-- Problem description --
Reproduce all of the entries below exactly, without images.

#### Provided data ####

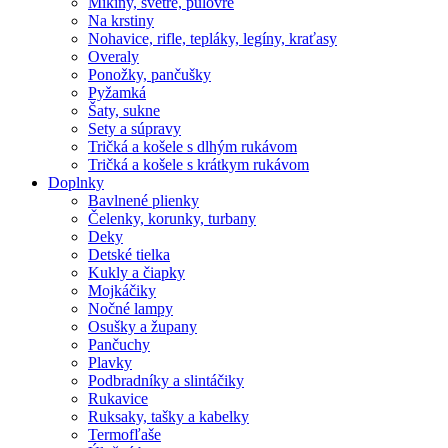
Mikiny, svetre, pulóvre
Na krstiny
Nohavice, rifle, tepláky, legíny, kraťasy
Overaly
Ponožky, pančušky
Pyžamká
Šaty, sukne
Sety a súpravy
Tričká a košele s dlhým rukávom
Tričká a košele s krátkym rukávom
Doplnky
Bavlnené plienky
Čelenky, korunky, turbany
Deky
Detské tielka
Kukly a čiapky
Mojkáčiky
Nočné lampy
Osušky a župany
Pančuchy
Plavky
Podbradníky a slintáčiky
Rukavice
Ruksaky, tašky a kabelky
Termofľaše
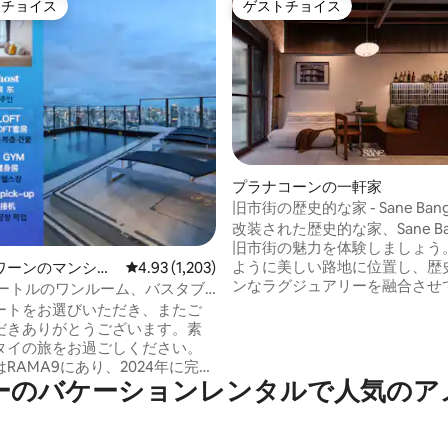
トチョイス
ゲストチョイス
ゲストチョイスです。
ゲストチョイス
4.89つ星の平均評価
プラナコーンの一軒家
旧市街の歴史的な家 - Sane Bangk
改装された歴史的な家、Sane Ba
旧市街の魅力を体験しましょう
ように美しい路地に位置し、歴
ワーンのマンショ
レビュー1,203件、5つ星中4.93つ星の平均評価
4.93 (1,203)
ンなラグジュアリーを融合させ
ート
メートルのワンルーム、バスタブ
す。 当宿泊施設に滞在すべき理由 -最高の
ー付きLOFT-D4/3人宿泊可能/
ートをお選びいただき、またご
ロケーション：MRT Samyotから
/ RCA近く/夜市近く/トンロー
だきありがとうございます。素
公園から50 m。人気の観光ス
タイの旅をお過ごしください。
徒歩で行けます！ - モダンな快
RAMA9にあり、2024年に完成
Wi-Fi、43インチのスマートテ
ーのバケーションレンタルで人気のア
トアパートメントです。お部屋
キッチンをご利用いただけます。 
約40平方メートルで、寝室1室、
な利便性：専用の洗濯機とフル
ルーム兼ダイニングルーム1室、
キットをご用意しています。 バンコク旧
1室、バスルーム1室があり、大人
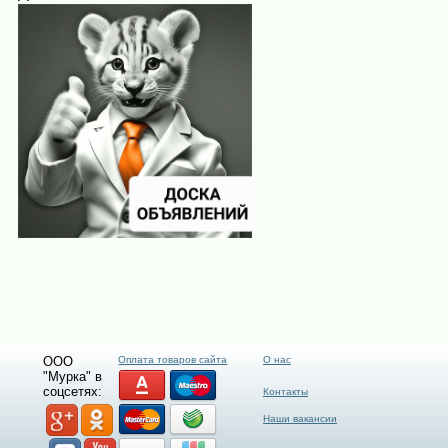
ООО
Оплата товаров сайта
О нас
"Мурка" в
соцсетях:
Контакты
Наши вакансии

####

-- Output for this exercise --
Mikiny, svetre, pulóvre
Na krstiny
Nohavice, rifle, tepláky, legíny, kraťasy
Overaly
Ponožky, pančušky
Pyžamká
Šaty, sukne
Sety a súpravy
Tričká a košele s dlhým rukávom
Tričká a košele s krátkym rukávom
Doplnky
Bavlnené plienky
Čelenky, korunky, turbany
Deky
Detské tielka
Kukly a čiapky
Mojkáčiky
Nočné lampy
Osušky a župany
Pančuchy
Plavky
Podbradníky a slintáčiky
Rukavice
Ruksaky, tašky a kabelky
Termofľaše
トチョイス
ゲストチョイス
ゲストチョイスです。
ゲストチョイス
4.89つ星の平均評価
プラナコーンの一軒家
旧市街の歴史的な家 - Sane Bangk
改装された歴史的な家、Sane Ba
旧市街の魅力を体験しましょう
ように美しい路地に位置し、歴
ワーンのマンショ
レビュー1,203件、5つ星中4.93つ星の平均評価
4.93 (1,203)
ンなラグジュアリーを融合させ
ート
メートルのワンルーム、バスタブ
す。 当宿泊施設に滞在すべき理由 -最高の
ー付きLOFT-D4/3人宿泊可能/
ートをお選びいただき、またご
ロケーション：MRT Samyotから
/ RCA近く/夜市近く/トンロー
だきありがとうございます。素
公園から50 m。人気の観光ス
タイの旅をお過ごしください。
徒歩で行けます！ - モダンな快
RAMA9にあり、2024年に完成
Wi-Fi、43インチのスマートテ
ーのバケーションレンタルで人気のア
トアパートメントです。お部屋
キッチンをご利用いただけます。 
約40平方メートルで、寝室1室、
な利便性：専用の洗濯機とフル
ルーム兼ダイニングルーム1室、
キットをご用意しています。 バンコク旧
1室、バスルーム1室があり、大人
ООО
Оплата товаров сайта
О нас
"Мурка" в
соцсетях:
Контакты
Наши вакансии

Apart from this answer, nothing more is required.